▸ **Your task**: Print exactly the lines starting at the one that contains "说完，宋妩捂住胸口，一脸慷慨" and ending at the last line of the listing below.

▸ **Supplied records**:
────────────────

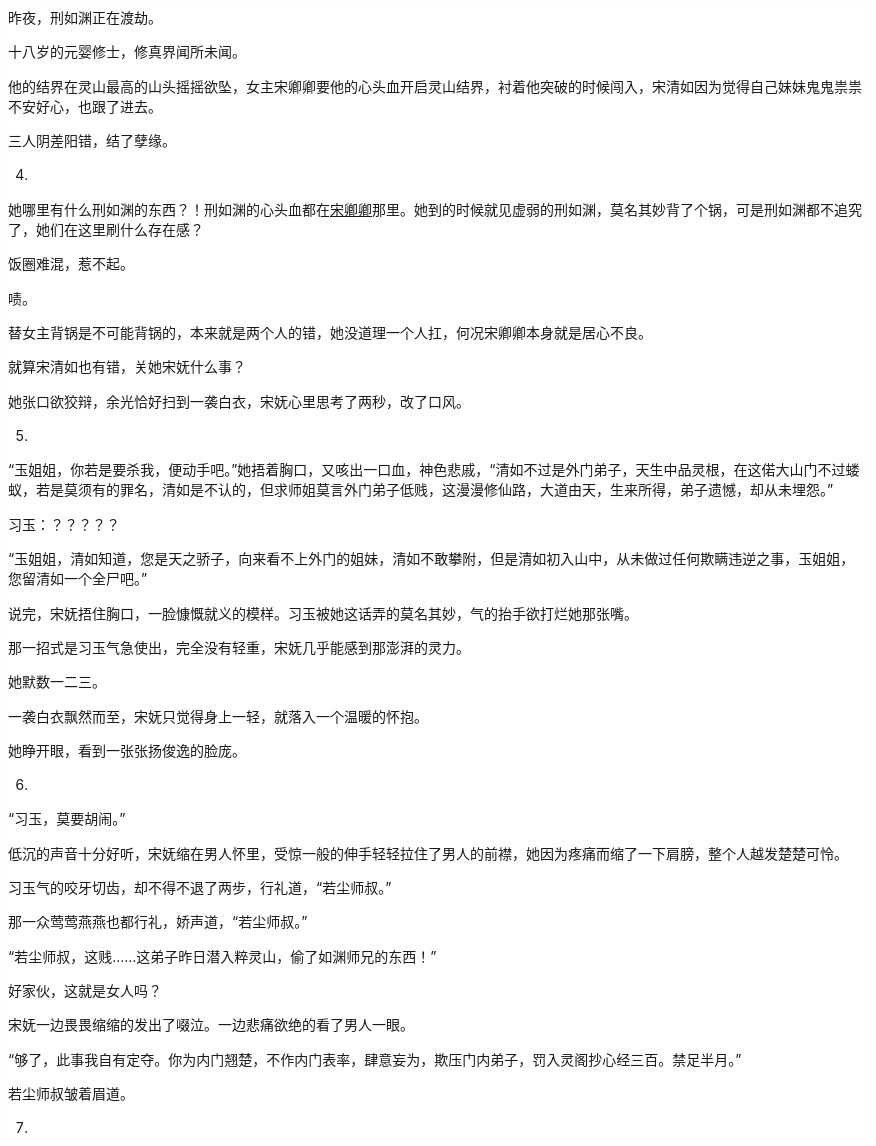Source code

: 昨夜，刑如渊正在渡劫。

十八岁的元婴修士，修真界闻所未闻。

他的结界在灵山最高的山头摇摇欲坠，女主宋卿卿要他的心头血开启灵山结界，衬着他突破的时候闯入，宋清如因为觉得自己妹妹鬼鬼祟祟不安好心，也跟了进去。

三人阴差阳错，结了孽缘。

4.

她哪里有什么刑如渊的东西？！刑如渊的心头血都在[宋卿卿](https://www.zhihu.com/search?q=%E5%AE%8B%E5%8D%BF%E5%8D%BF&search_source=Entity&hybrid_search_source=Entity&hybrid_search_extra=%7B%22sourceType%22%3A%22answer%22%2C%22sourceId%22%3A1383959719%7D)那里。她到的时候就见虚弱的刑如渊，莫名其妙背了个锅，可是刑如渊都不追究了，她们在这里刷什么存在感？

饭圈难混，惹不起。

啧。

替女主背锅是不可能背锅的，本来就是两个人的错，她没道理一个人扛，何况宋卿卿本身就是居心不良。

就算宋清如也有错，关她宋妩什么事？

她张口欲狡辩，余光恰好扫到一袭白衣，宋妩心里思考了两秒，改了口风。

5.

“玉姐姐，你若是要杀我，便动手吧。”她捂着胸口，又咳出一口血，神色悲戚，“清如不过是外门弟子，天生中品灵根，在这偌大山门不过蝼蚁，若是莫须有的罪名，清如是不认的，但求师姐莫言外门弟子低贱，这漫漫修仙路，大道由天，生来所得，弟子遗憾，却从未埋怨。”

习玉：？？？？？

“玉姐姐，清如知道，您是天之骄子，向来看不上外门的姐妹，清如不敢攀附，但是清如初入山中，从未做过任何欺瞒违逆之事，玉姐姐，您留清如一个全尸吧。”

说完，宋妩捂住胸口，一脸慷慨就义的模样。习玉被她这话弄的莫名其妙，气的抬手欲打烂她那张嘴。

那一招式是习玉气急使出，完全没有轻重，宋妩几乎能感到那澎湃的灵力。

她默数一二三。

一袭白衣飘然而至，宋妩只觉得身上一轻，就落入一个温暖的怀抱。

她睁开眼，看到一张张扬俊逸的脸庞。

6.

“习玉，莫要胡闹。”

低沉的声音十分好听，宋妩缩在男人怀里，受惊一般的伸手轻轻拉住了男人的前襟，她因为疼痛而缩了一下肩膀，整个人越发楚楚可怜。

习玉气的咬牙切齿，却不得不退了两步，行礼道，“若尘师叔。”

那一众莺莺燕燕也都行礼，娇声道，“若尘师叔。”

“若尘师叔，这贱……这弟子昨日潜入粹灵山，偷了如渊师兄的东西！”

好家伙，这就是女人吗？

宋妩一边畏畏缩缩的发出了啜泣。一边悲痛欲绝的看了男人一眼。

“够了，此事我自有定夺。你为内门翘楚，不作内门表率，肆意妄为，欺压门内弟子，罚入灵阁抄心经三百。禁足半月。”

若尘师叔皱着眉道。

7.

────────────────

▸ **Result of the exercise**:
说完，宋妩捂住胸口，一脸慷慨就义的模样。习玉被她这话弄的莫名其妙，气的抬手欲打烂她那张嘴。

那一招式是习玉气急使出，完全没有轻重，宋妩几乎能感到那澎湃的灵力。

她默数一二三。

一袭白衣飘然而至，宋妩只觉得身上一轻，就落入一个温暖的怀抱。

她睁开眼，看到一张张扬俊逸的脸庞。

6.

“习玉，莫要胡闹。”

低沉的声音十分好听，宋妩缩在男人怀里，受惊一般的伸手轻轻拉住了男人的前襟，她因为疼痛而缩了一下肩膀，整个人越发楚楚可怜。

习玉气的咬牙切齿，却不得不退了两步，行礼道，“若尘师叔。”

那一众莺莺燕燕也都行礼，娇声道，“若尘师叔。”

“若尘师叔，这贱……这弟子昨日潜入粹灵山，偷了如渊师兄的东西！”

好家伙，这就是女人吗？

宋妩一边畏畏缩缩的发出了啜泣。一边悲痛欲绝的看了男人一眼。

“够了，此事我自有定夺。你为内门翘楚，不作内门表率，肆意妄为，欺压门内弟子，罚入灵阁抄心经三百。禁足半月。”

若尘师叔皱着眉道。

7.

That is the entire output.